Churches to work together to take 'tougher stance' on companies on tax and gender

The Church Investors Group (CIG) has informed FTSE 350 companies that it will take a tougher voting line where reform is deemed to be too slow.

CIG represent church organisations with combined investment assets of approximately £21 billion including the investments of the Church of England and the Methodist Church.

They invest in various companies and therefore have a say on decisions the companies make.

However, they will now vote against various companies if they do not appear to be progressing on issues like climate change and pay ratios.

They particularly cite issues such as gender diversity on boards and tax transparency.

The 'tougher stance' will be evident in their voting patterns, with the group threatening to vote against plans that don't fall in line with their standards.

For example, CIG members will vote against Chairs of FTSE 350 and Russell 50 companies with a score of zero for tax transparency in the FTSE ESG ratings and against Chairs who have a poor score when it comes to trying to reduce their emissions.
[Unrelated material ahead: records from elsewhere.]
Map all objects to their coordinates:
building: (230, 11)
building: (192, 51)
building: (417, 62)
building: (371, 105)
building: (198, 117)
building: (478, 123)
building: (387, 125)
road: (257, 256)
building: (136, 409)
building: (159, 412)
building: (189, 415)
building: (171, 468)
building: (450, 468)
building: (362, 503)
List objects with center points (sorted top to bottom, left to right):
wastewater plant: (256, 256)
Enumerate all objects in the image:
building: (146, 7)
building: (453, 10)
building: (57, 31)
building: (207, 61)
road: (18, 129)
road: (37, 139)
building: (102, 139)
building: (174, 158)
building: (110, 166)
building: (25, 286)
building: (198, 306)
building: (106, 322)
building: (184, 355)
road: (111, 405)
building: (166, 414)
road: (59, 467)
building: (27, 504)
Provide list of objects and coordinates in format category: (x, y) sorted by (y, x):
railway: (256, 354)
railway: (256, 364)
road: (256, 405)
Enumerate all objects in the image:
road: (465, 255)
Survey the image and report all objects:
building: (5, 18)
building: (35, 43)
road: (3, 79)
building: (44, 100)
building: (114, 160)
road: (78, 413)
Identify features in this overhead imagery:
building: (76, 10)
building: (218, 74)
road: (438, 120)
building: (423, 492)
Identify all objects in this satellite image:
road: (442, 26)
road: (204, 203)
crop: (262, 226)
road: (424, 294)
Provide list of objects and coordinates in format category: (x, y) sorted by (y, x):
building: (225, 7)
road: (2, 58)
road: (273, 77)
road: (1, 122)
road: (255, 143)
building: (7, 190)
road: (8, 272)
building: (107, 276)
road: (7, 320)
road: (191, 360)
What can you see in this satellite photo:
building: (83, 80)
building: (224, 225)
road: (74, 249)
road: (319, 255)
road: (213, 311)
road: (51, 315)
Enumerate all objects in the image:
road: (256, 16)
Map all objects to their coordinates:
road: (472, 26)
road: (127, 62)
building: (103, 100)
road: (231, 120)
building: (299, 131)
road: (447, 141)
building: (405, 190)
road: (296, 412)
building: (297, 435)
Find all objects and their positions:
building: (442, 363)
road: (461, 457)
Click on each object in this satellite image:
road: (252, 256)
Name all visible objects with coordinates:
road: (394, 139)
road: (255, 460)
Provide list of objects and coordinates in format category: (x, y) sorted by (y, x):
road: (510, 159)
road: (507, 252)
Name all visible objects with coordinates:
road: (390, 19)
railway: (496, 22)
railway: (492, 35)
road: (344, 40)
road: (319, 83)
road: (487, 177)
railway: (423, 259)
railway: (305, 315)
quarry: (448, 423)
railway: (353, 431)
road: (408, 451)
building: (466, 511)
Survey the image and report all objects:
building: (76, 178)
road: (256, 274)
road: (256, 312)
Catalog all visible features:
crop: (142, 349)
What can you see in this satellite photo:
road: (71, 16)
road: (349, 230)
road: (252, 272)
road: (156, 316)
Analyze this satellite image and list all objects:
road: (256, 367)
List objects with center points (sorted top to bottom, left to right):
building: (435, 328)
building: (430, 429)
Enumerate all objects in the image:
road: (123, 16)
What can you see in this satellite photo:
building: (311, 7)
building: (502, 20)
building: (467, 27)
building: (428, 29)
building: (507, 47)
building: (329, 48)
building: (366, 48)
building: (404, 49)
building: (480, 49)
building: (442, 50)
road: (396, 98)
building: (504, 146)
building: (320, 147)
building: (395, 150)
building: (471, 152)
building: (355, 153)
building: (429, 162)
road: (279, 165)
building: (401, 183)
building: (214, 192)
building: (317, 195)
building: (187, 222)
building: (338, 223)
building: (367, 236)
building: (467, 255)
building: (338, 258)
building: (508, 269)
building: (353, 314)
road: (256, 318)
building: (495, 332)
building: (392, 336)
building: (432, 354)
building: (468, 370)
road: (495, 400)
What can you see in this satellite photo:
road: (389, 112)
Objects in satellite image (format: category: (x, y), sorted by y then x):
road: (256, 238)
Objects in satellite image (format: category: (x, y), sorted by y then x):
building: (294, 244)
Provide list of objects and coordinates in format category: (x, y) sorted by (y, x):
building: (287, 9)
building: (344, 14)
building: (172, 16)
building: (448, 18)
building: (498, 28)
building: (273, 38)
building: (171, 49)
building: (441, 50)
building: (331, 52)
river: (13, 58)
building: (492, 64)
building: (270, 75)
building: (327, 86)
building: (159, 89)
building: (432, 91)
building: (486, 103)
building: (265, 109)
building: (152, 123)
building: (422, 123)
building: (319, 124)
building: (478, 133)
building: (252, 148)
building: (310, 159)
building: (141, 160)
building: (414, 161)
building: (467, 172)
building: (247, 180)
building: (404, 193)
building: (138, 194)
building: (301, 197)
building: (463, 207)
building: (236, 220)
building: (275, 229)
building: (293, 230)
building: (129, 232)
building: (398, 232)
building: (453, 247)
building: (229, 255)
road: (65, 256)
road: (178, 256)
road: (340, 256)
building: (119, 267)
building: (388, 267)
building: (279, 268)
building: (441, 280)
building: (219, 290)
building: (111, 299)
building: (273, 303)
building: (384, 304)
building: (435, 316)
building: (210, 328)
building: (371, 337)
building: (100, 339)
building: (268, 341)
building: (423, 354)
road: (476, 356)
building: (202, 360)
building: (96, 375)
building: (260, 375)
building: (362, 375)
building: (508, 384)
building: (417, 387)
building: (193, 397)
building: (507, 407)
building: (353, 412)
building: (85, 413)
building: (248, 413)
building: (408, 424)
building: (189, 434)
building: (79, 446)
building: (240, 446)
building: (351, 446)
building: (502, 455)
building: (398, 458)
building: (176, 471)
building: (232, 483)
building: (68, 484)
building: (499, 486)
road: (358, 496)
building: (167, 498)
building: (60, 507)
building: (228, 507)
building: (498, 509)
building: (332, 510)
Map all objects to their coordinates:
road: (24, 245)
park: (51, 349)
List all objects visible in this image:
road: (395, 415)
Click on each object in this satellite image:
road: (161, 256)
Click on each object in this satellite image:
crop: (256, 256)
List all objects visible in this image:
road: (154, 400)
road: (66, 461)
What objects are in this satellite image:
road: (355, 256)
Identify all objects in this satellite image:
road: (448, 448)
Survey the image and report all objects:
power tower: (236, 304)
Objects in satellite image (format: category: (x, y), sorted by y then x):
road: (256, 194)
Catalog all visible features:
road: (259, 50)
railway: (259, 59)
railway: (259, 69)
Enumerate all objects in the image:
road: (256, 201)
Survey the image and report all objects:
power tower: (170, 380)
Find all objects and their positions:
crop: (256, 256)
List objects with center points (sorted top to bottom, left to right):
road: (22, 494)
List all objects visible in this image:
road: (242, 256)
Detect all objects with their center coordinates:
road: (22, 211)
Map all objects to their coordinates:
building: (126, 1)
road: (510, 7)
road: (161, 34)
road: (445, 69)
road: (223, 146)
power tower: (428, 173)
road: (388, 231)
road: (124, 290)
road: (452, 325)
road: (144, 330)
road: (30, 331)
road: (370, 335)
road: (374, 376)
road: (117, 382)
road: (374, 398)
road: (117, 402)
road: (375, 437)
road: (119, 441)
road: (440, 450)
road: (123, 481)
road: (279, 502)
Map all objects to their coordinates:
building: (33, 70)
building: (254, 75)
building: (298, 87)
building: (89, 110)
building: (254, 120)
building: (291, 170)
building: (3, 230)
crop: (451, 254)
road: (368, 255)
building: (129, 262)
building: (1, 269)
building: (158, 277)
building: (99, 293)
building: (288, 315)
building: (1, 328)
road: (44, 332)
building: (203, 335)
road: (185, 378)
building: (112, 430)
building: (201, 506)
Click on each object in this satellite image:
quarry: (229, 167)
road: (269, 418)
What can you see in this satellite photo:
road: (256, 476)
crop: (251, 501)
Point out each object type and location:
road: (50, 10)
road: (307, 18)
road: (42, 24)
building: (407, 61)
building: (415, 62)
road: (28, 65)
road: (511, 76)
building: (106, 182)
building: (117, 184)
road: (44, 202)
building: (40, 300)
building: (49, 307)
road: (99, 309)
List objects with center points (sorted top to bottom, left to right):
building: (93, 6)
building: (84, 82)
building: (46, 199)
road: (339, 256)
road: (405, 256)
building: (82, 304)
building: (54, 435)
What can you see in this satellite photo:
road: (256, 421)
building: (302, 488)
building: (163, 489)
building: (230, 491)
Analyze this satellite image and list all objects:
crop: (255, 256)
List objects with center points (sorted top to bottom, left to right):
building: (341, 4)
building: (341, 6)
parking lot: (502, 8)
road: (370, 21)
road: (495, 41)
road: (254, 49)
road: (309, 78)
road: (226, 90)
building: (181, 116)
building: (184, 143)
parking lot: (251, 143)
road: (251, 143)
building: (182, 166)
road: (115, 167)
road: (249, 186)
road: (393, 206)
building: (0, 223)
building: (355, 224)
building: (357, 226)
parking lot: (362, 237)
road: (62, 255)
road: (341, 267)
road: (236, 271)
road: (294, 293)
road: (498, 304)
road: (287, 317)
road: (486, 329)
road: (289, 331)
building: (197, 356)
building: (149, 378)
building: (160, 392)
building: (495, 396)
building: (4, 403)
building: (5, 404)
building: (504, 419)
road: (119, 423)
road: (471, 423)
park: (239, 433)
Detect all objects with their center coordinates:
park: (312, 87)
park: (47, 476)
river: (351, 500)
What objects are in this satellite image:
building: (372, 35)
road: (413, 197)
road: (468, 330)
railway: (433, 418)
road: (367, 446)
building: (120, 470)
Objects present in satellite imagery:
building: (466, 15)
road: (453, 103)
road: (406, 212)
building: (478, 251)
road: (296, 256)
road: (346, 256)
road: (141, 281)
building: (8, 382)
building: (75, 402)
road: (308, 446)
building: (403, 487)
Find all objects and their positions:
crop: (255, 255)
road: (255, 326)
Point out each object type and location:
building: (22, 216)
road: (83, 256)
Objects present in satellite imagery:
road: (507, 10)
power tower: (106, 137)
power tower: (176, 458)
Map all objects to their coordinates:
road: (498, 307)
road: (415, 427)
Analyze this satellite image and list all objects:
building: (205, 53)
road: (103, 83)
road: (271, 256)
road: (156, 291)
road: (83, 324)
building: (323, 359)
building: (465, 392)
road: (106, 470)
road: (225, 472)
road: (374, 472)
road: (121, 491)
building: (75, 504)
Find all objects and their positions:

Christian organisations will also vote against Chairs who do not have at least one female director on their board and companies which do not disclose the pay ratio between their CEO and the average employee.
They'll also require FTSE 100 companies to be a Living Wage acredited employer if they're going to support their remuneration reports and will not support remuneration reports where the CEO receives a pension payment of more than 30% of salary.
Edward Mason, part of the Church Investors Group and Head of Responsible Investment for the Church of England Commissioners told Premier: "We have this template every year for our voting at company AGMs and each year we review it.

He spoke about the amount of leverage the Church Commissioners have:

"We hold about 1000 companies globally so all these companies have AGMs and we can excerise our vote at's one of the most exciting ecumenical initiatives in church investment".

"These are issues where we feel we can work with companies through our voting through our engagement and encourage performance but I mean, yes, ultimately we can always divest from a company if it's not moving in the direction that we want to see them going".